The semantic segmentation task is a basic task in the field of Mobile
Edge Computing, which requires the classification of each pixel in the
image, which has higher requirements for classification accuracy than
the image classification task. Fine-grained classification tasks
requires more detailed information, in addition to classifying according
to the semantic information and spatial information of each pixel unit
and the surrounding pixels, it is also necessary to distinguish from
adjacent pixels, which is one of the main difficulties of the current
segmentation task. However, high-resolution input images can bring more
detailed information, but they are often accompanied by expensive
computing costs, so smaller resolution images will be put in practical
applications to ensure computing speed.
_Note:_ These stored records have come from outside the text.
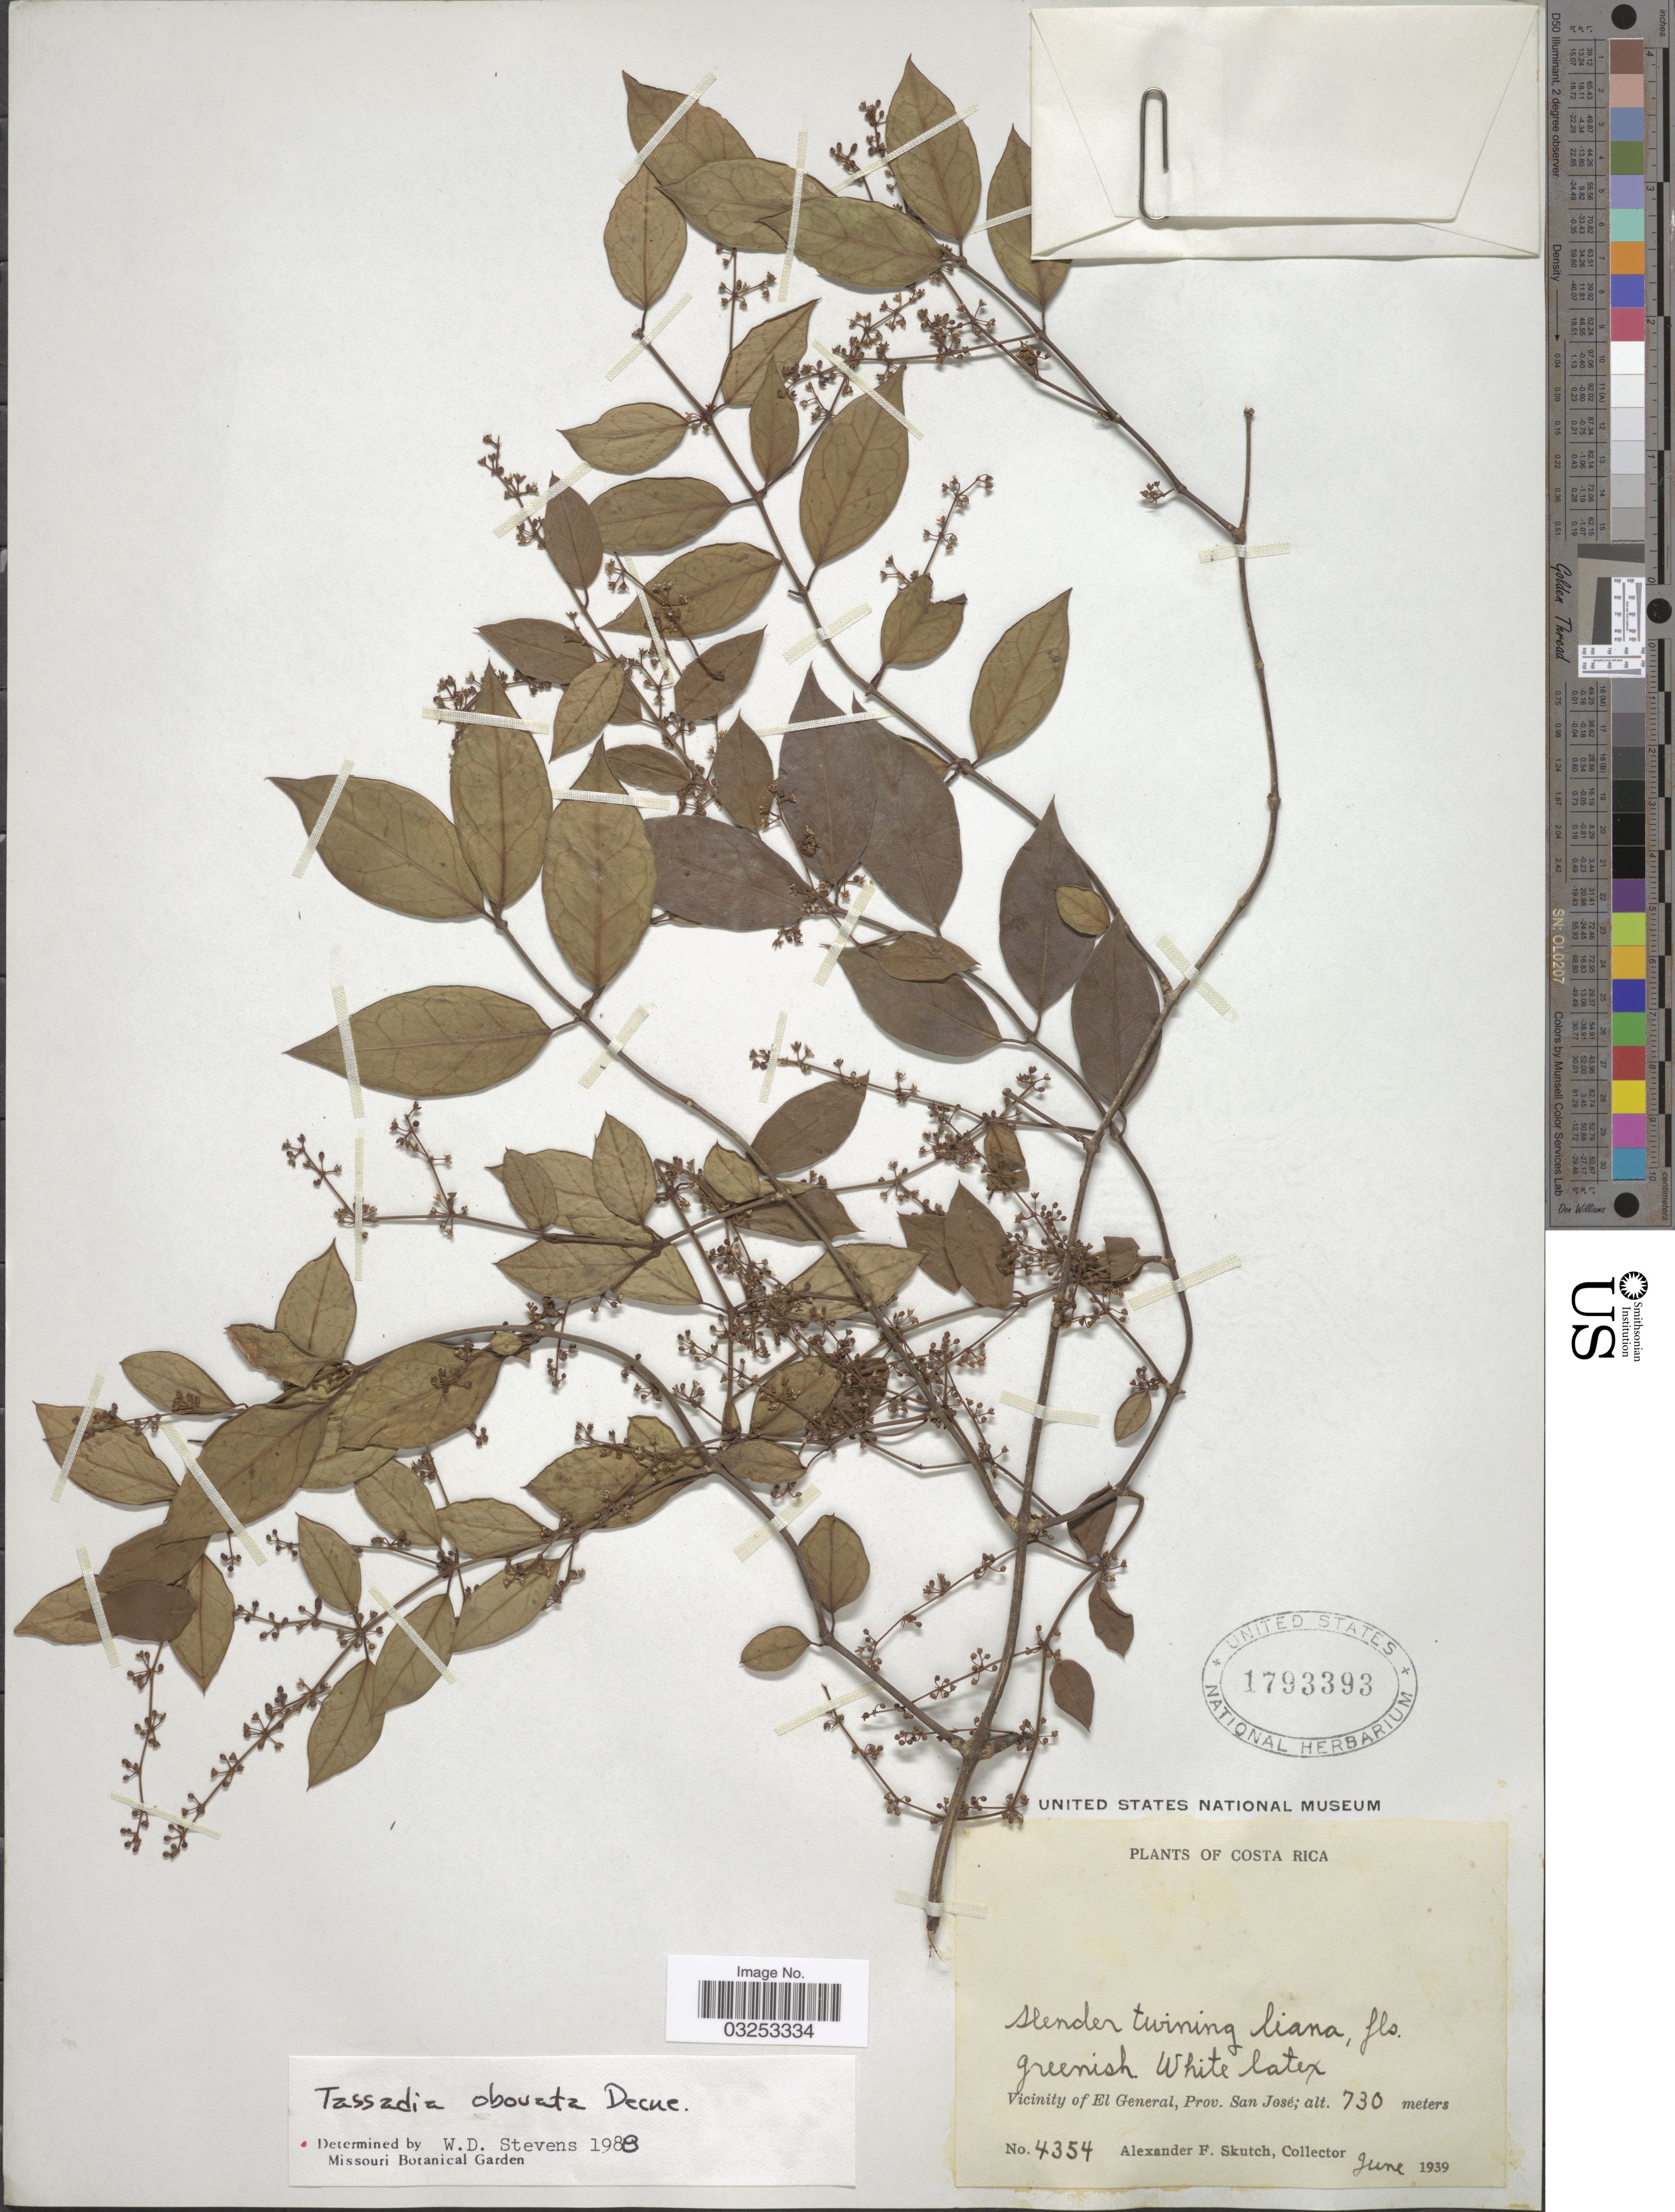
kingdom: Plantae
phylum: Tracheophyta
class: Magnoliopsida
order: Gentianales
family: Apocynaceae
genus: Tassadia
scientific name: Tassadia obovata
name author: Decne.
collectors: A. F. Skutch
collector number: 4354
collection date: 1939-06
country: Costa Rica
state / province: San José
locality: Vicinity of El General.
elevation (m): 730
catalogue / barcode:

As another task of computer
vision, super-resolution recovery focuses on extracting information from
low-resolution pictures and reasoning into higher-resolution feature
maps. Its recovered detail features contribute to the high-precision
classification of semantic segmentation tasks. Considering the
complementarity of the two tasks, considering the use of transformer as
a feature extractor, the design algorithm realizes semantic segmentation
and super-resolution recovery tasks at the same time, multi-task
learning can ensure that the backbone network obtains more common
high-dimensional information, and then we use the results of
super-resolution recovery branches to guide the semantic segmentation
task to provide more detailed information and finally obtain an
effective improvement on the original baseline.